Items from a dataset
.....
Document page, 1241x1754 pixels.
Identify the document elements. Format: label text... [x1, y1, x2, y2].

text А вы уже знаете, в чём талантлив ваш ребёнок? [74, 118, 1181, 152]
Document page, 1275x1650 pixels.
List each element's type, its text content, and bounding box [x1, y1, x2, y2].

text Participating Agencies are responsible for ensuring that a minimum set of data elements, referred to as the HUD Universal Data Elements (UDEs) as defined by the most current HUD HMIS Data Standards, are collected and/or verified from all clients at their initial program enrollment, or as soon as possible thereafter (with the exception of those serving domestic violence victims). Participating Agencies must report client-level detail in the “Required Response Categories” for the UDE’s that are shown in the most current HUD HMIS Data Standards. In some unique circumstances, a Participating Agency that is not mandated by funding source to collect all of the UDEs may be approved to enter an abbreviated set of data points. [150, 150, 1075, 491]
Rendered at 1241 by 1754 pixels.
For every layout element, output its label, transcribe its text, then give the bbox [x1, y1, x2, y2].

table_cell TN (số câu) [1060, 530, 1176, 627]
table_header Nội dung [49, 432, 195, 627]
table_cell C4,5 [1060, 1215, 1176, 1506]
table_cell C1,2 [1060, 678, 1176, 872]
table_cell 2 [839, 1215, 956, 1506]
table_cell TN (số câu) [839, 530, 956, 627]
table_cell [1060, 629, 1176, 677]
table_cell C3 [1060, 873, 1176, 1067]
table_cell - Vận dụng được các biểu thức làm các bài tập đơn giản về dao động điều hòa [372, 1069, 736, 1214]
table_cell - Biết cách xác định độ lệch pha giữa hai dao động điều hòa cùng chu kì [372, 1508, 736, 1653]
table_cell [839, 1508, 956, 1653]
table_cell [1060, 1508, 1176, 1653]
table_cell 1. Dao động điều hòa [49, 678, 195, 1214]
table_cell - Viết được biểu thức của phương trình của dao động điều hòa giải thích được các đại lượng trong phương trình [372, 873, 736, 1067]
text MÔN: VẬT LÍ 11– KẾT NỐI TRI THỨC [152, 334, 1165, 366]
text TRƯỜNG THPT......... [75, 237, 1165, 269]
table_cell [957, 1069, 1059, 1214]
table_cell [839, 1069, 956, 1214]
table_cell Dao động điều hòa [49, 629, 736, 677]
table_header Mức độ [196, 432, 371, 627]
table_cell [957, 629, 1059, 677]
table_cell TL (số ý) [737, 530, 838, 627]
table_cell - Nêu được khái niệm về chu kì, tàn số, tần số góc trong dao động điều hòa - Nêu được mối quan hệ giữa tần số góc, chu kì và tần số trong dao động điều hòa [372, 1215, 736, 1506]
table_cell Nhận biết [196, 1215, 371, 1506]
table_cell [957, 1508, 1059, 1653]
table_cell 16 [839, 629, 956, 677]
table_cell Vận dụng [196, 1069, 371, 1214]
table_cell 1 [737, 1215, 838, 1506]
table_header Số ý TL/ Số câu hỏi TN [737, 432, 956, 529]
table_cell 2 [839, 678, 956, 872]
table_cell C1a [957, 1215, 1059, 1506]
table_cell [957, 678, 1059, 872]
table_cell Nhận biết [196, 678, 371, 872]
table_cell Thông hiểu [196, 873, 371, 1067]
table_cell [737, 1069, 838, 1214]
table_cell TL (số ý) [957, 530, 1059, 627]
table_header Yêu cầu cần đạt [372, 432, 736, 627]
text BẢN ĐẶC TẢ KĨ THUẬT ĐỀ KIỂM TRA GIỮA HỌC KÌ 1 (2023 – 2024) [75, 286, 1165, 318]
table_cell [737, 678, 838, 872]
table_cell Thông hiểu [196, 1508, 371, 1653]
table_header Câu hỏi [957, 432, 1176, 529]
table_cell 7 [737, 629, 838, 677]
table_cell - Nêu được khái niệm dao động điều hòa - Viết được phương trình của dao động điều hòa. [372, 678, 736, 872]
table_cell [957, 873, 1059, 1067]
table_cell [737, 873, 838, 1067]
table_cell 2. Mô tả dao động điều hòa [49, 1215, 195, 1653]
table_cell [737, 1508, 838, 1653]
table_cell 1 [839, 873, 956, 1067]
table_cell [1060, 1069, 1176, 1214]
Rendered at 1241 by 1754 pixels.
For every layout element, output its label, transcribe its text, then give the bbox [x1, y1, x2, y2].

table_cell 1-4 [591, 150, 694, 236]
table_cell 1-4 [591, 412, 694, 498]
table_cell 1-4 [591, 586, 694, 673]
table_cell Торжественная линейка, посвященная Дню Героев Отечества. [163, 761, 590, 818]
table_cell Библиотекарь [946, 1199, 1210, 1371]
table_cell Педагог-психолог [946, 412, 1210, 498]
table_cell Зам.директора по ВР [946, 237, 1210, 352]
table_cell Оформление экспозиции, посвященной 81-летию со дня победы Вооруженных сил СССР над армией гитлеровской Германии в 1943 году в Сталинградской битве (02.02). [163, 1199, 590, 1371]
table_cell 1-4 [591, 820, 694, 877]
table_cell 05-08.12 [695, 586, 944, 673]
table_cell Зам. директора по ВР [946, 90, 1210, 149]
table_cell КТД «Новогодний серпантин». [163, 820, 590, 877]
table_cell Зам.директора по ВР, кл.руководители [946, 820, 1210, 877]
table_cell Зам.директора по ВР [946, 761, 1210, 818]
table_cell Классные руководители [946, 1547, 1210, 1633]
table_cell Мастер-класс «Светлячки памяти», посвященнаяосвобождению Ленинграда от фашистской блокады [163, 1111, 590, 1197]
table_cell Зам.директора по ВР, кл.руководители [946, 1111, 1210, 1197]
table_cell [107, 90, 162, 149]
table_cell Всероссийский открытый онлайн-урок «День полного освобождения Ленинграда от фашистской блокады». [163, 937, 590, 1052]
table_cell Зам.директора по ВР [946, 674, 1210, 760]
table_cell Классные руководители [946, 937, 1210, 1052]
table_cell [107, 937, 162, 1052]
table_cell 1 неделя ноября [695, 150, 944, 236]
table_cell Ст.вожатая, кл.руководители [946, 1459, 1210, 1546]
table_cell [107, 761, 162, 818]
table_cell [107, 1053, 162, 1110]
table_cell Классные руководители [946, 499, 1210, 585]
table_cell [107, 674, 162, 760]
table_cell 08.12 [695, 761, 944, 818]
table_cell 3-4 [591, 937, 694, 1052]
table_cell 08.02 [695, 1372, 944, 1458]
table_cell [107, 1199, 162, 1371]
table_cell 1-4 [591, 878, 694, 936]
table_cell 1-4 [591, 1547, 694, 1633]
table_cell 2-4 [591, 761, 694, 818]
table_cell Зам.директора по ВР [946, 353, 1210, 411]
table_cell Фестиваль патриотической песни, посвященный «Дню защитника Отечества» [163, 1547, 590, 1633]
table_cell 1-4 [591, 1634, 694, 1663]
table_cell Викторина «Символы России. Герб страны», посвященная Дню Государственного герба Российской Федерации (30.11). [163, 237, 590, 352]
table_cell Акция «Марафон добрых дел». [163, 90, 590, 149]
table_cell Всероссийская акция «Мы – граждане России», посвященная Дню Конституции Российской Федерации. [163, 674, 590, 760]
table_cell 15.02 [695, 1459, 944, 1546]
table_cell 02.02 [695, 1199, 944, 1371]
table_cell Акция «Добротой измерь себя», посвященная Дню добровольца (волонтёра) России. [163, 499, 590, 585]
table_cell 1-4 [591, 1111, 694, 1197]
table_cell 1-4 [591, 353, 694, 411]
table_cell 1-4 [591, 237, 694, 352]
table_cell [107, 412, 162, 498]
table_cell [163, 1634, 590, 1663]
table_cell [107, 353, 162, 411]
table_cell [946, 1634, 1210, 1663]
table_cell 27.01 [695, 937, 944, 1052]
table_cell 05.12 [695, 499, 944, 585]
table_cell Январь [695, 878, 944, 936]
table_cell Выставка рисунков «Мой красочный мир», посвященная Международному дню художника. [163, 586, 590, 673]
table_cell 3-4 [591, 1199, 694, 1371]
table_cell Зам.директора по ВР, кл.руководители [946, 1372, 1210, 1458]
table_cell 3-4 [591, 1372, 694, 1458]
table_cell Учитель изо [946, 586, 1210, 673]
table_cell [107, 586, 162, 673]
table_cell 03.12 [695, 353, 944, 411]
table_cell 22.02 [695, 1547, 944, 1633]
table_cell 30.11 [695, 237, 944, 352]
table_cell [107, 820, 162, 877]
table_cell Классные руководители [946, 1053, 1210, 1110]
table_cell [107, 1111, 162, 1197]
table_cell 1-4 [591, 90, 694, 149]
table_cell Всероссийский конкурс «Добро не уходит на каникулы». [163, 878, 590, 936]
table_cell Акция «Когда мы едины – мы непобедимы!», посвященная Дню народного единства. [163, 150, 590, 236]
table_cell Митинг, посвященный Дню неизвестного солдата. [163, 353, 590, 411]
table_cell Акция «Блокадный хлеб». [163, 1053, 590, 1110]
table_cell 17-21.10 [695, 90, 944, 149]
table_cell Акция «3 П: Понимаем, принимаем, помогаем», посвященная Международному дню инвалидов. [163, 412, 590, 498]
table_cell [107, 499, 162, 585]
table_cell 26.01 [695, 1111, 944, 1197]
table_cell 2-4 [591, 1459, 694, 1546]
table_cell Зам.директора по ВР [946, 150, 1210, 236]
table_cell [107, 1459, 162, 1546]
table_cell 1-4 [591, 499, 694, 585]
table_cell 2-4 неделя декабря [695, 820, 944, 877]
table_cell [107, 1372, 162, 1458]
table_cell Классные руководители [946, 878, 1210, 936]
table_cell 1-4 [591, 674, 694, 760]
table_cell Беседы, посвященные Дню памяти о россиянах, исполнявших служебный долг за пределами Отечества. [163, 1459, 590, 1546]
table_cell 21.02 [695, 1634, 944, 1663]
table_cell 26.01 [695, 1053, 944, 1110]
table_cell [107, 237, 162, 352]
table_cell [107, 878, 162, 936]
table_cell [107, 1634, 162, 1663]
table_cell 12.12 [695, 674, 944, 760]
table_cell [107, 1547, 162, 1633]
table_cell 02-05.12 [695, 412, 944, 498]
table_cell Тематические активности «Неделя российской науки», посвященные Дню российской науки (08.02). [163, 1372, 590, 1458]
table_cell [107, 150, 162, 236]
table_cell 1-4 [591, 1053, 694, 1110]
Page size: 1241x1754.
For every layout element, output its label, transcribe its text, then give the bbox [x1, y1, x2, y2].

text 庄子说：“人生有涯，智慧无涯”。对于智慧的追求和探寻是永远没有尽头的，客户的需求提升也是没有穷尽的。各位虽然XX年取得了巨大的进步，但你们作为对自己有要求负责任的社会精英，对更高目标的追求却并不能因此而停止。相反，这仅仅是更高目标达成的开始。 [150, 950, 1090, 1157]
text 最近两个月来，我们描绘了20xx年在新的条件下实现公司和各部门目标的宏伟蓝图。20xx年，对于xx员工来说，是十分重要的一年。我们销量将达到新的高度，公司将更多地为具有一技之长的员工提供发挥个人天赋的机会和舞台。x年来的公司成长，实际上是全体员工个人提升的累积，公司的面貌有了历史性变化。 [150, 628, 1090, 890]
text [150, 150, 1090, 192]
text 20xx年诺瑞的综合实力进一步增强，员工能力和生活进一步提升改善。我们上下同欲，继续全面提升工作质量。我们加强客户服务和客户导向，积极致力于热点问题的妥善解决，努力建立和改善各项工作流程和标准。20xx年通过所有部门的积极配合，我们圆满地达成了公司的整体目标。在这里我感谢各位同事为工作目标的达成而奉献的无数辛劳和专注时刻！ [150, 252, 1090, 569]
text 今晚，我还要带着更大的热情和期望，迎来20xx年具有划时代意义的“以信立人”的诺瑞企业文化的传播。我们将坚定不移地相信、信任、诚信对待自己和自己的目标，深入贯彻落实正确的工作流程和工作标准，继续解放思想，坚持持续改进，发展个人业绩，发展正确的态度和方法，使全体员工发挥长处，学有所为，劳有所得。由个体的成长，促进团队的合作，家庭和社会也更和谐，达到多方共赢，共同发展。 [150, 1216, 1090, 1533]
.....
- Problem to work on
Begin with the first line of the records and finish with the line containing "Document page, 1275x1650 pixels.". Reproduce those lines exactly, both ends included, and nothing else.

- Exercise output
Document page, 1241x1754 pixels.
Identify the document elements. Format: label text... [x1, y1, x2, y2].

text А вы уже знаете, в чём талантлив ваш ребёнок? [74, 118, 1181, 152]
Document page, 1275x1650 pixels.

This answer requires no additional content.